Cela fait vingt mois depuis l’avènement de Felix Tshisekedi à la tête de l’Etat. Sans parti pris, qu’est-ce qui a changé, selon vous?

Il y a d’abord l’alternance démocratique…

Que répondez-vous à ceux qui clament qu’il n’y a pas eu d’alternance du fait que l’ancienne majorité n’a pas été remplacée par une nouvelle?

Le constat est là: le pilote de « l’avion Congo » n’est plus le même. Dans notre pays, le pouvoir d’Etat a toujours été symbolisé par le chef de l’Etat, le numéro un de la République. C’est un signal fort. Le président Kabila a respecté ses deux mandats avant de faire un pas de côté.

D’aucuns pourraient vous rétorquer qu’il a fait un pas de côté deux années après l’expiration de son second mandat…

Ce sont des circonstances exceptionnelles qui ont entraîné le « glissement ».

Qu’est ce qui a changé globalement?

Il y a une coalition qui dirige le pays. Celle-ci doit être évaluée au bout d’une année d’exercice. Sur le plan économique et social, les choses ne tournent pas bien.

Quand aura lieu cette évaluation?

Elle est en cours entre les composantes Fcc et Cach qui se réunissent régulièrement. Nous aurons bientôt les résultats de ces « tractations ». Je ne peux m’empêcher de relever que c’est une catastrophe sur le plan économique et social. A titre d’exemple, à l’arrivée du président Tshisekedi au pouvoir, le dollar américain s’échangeait contre 1.650 Fc. Aujourd’hui, il faut 2.100 Fc pour acheter le même dollar.

Quelle en est la cause, selon vous?

Il y en a plusieurs: l’absence d’investissements, la Covid-19. Il y a plusieurs facteurs. Outre cela, il me semble que le casting y est pour quelque chose. Vous avez deux composantes qui ont fait un « mariage » tout en ayant des intérêts divergents. C’est pourquoi j’insiste sur l’évaluation de cette coalition. A cette allure, on se demande bien qui va porter le chapeau en 2023. Une évaluation sans complaisance est nécessaire afin que les années qui restent soient consacrées au social.

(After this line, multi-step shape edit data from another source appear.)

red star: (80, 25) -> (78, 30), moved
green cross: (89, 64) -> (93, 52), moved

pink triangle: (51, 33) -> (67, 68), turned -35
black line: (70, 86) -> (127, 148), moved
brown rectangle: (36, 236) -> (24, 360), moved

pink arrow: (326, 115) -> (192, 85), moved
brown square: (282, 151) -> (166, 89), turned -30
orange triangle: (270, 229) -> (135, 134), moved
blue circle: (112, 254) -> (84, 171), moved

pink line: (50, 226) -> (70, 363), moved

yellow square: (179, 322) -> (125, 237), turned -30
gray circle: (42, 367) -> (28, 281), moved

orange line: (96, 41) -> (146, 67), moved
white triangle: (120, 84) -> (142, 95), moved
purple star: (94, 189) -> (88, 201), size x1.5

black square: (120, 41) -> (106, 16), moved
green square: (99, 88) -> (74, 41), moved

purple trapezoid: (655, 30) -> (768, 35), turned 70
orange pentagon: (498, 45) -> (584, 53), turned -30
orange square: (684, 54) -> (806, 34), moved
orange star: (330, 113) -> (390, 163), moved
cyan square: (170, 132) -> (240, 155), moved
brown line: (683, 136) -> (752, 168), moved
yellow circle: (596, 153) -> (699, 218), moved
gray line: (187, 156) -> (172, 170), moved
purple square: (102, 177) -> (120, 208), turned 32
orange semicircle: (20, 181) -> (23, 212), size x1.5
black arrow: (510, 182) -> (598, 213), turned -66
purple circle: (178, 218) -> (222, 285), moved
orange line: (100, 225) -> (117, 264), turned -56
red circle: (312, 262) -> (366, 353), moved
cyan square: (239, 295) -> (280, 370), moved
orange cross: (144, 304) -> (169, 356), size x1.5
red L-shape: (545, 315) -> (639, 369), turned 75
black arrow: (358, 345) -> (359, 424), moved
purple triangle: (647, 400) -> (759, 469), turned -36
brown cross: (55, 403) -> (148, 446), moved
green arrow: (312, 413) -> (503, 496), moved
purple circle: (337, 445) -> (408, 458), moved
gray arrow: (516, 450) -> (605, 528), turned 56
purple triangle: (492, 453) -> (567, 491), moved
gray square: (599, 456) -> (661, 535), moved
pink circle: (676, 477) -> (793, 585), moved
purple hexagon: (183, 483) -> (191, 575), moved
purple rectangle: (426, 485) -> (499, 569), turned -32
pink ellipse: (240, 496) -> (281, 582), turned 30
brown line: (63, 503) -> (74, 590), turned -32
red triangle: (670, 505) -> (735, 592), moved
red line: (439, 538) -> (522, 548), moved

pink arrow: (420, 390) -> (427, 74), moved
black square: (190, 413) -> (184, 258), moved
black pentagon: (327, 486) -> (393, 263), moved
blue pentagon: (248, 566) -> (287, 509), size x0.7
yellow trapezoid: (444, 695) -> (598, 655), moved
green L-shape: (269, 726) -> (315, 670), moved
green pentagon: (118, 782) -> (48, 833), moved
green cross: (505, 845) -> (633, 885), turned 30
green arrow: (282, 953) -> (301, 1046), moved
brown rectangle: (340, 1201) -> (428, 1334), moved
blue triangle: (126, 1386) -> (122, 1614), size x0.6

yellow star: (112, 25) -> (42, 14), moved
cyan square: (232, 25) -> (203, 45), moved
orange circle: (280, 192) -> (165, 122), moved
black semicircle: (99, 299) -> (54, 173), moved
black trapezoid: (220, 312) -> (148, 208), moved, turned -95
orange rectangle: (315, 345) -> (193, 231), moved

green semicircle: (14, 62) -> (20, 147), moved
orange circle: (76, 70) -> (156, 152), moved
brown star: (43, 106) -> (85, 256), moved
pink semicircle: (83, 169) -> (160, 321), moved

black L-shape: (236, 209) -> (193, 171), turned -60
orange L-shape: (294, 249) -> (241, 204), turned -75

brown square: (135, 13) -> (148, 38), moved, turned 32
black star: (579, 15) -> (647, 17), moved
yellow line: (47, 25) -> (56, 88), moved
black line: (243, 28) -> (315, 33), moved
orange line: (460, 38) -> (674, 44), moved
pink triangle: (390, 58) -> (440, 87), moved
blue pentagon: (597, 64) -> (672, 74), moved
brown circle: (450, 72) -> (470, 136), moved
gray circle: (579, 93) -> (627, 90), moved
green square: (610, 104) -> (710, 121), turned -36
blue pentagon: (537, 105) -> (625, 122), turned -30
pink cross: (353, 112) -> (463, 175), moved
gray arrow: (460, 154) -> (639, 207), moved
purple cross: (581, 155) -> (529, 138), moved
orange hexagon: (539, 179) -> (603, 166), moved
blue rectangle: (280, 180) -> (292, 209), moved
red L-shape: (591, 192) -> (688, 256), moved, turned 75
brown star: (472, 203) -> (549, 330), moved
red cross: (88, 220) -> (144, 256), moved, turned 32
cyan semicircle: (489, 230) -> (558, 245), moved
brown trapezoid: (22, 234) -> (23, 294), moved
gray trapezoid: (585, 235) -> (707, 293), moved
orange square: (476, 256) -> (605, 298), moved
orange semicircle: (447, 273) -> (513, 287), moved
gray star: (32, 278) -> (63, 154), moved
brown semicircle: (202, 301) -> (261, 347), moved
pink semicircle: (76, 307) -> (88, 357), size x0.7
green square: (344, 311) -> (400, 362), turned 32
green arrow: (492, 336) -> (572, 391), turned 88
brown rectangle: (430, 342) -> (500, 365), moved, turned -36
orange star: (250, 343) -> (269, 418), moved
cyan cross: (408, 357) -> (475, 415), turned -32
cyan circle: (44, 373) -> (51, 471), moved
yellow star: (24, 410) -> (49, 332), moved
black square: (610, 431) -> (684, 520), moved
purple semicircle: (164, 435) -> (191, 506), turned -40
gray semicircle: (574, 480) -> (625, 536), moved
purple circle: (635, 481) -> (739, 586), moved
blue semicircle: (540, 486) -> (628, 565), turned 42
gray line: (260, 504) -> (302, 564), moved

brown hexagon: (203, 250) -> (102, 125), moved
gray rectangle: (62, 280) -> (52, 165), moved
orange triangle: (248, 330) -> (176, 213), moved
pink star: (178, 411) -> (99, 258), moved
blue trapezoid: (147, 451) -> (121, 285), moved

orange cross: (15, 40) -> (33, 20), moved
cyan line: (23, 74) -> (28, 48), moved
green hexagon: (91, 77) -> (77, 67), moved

Qu’en est-il de la situation au plan sécuritaire?

C’est un drame. A l’Est du pays, c’est le statu quo. On continue à déplorer des assassinats et des tueries. On assiste à une résurgence du banditisme à travers le pays.

Faut-il élire le Président de la République au suffrage indirect?

Il faut d’abord voir si l’article de la Constitution relatif à l’élection du Président de la République au suffrage universel n’est pas « verrouillé ». Dans le cas contraire, je n’ai rien à redire.

Quel est l’état de vos relations avec le président Felix Tshisekedi?

On ne se voit pas beaucoup. Nos relations sont bonnes.

A quand remonte votre dernier contact téléphonique?

Nous avons eu un contact lors d’un forum à l’hôtel du Fleuve, ex-Kempisky. Nous avons « blagué » durant une trentaine de secondes. Felix Tshisekedi n’est pas un adversaire. A preuve, nous sommes dans la même coalition.